Monday, October 15, 2007

Against the Nice God of Progress

"If you already know what the goods are on grounds different from Christian practice, then I remain unclear why one should worry too much whether being Christian makes much difference one way or the other."

"I am wondering on what grounds [one] believes [one] can take a position for or against the tradition to decide to submit to it or not."

"By modernity, I mean that project to create social orders that would make it possible for each person to have no story except the story you choose when you had no story."

"As Paul Ramsey was fond of saying, "God intends to kill us all in the end." I assume that also means the human species. I see no reason to believe that God's salvation through Jesus' cross and resurrection was about insuring that all of this is going to come out all right in the end."

"Those Christians who thought they were following the "present working of Christ" through their acceptance of violence made a disastrous mistake. The reasons for that acceptance were various but certainly, for many, it represented the attempt to be on the progressive side of history."

"If all Jesus was about was helping us see that God is that "factor in the world that introduces freedom, novelty, spontaneity, life, creativity, responsibility, and love," I cannot see why anyone would think it worth their time to kill him."

"Now that I am back among the Methodists, I have discovered they do have a conviction: God is nice. Moreover, since we are a sanctificationist people, we have a correlative-we ought to be nice also. I must admit one of the things that bothers me about Cobb's God is that she is just too damned nice."

"I do not believe that the trinitarian Father, Son, and Holy Spirit is an image, Rather, Trinity is a name. Christians do not believe we know something called God and then further identify God as Trinity. Rather, Father, Son, and Holy Spirit is God."
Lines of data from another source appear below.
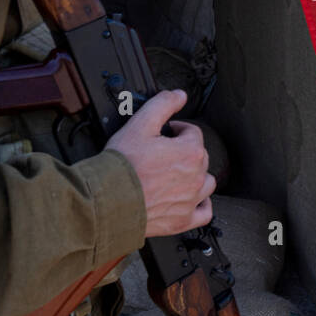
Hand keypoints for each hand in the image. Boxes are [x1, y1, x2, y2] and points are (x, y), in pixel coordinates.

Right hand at [105, 89, 214, 237]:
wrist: (109, 200)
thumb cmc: (123, 166)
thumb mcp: (140, 124)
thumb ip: (162, 105)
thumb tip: (179, 95)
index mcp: (190, 152)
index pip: (192, 133)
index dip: (178, 130)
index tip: (166, 133)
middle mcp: (196, 176)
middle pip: (200, 157)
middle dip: (184, 151)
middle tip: (164, 152)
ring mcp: (191, 200)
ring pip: (206, 183)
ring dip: (196, 176)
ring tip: (176, 174)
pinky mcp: (183, 220)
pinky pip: (204, 213)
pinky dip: (201, 205)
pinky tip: (190, 200)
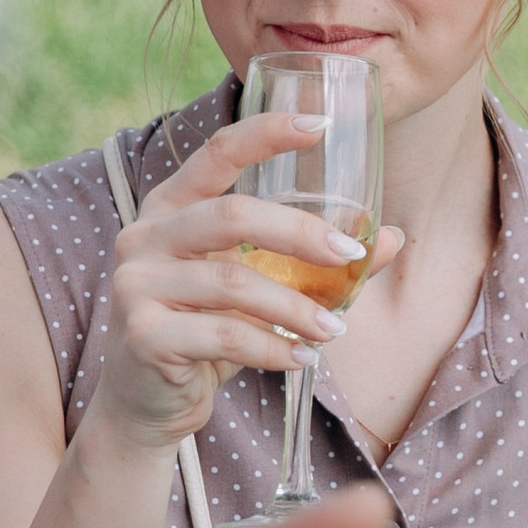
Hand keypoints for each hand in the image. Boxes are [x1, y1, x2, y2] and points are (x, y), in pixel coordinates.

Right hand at [89, 106, 405, 457]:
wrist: (145, 403)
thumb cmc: (204, 333)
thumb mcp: (257, 287)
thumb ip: (313, 261)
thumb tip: (392, 238)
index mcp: (170, 208)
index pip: (217, 154)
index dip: (265, 133)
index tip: (318, 124)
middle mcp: (144, 236)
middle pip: (231, 215)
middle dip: (300, 233)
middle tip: (350, 253)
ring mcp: (135, 284)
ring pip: (232, 282)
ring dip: (295, 307)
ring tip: (335, 330)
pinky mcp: (142, 335)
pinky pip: (223, 335)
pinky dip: (273, 348)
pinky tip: (303, 359)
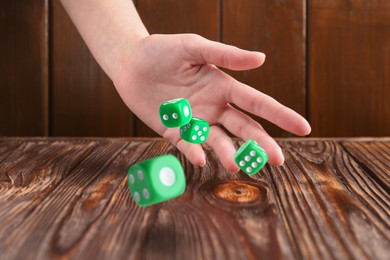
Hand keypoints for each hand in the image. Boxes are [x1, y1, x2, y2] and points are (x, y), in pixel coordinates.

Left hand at [113, 34, 310, 171]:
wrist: (130, 63)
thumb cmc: (162, 50)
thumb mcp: (194, 47)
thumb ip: (225, 55)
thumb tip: (262, 59)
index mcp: (223, 86)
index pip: (258, 103)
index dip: (281, 115)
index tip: (304, 128)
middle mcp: (213, 107)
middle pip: (243, 128)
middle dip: (261, 144)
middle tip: (278, 160)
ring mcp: (194, 121)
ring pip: (218, 140)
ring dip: (228, 152)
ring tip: (236, 164)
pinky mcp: (174, 131)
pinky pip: (187, 145)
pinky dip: (194, 152)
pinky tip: (200, 158)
"I seek to know how to go on when I do not know where I am. I assume that is not a new condition for Christians to be in because being a member of the church becomes necessary exactly because the claims of Jesus are meant to put us out of control. However, once we Christians get over the need to run the world, to pretend that we know not only where we are but where everyone else is or should be, maybe we will be able to live lives so joyful others may actually be attracted to the celebration we, call worship."

Stanley Hauerwas from Knowing How to Go On When You Do Not Know Where You Are: A Response to John Cobb, Jr.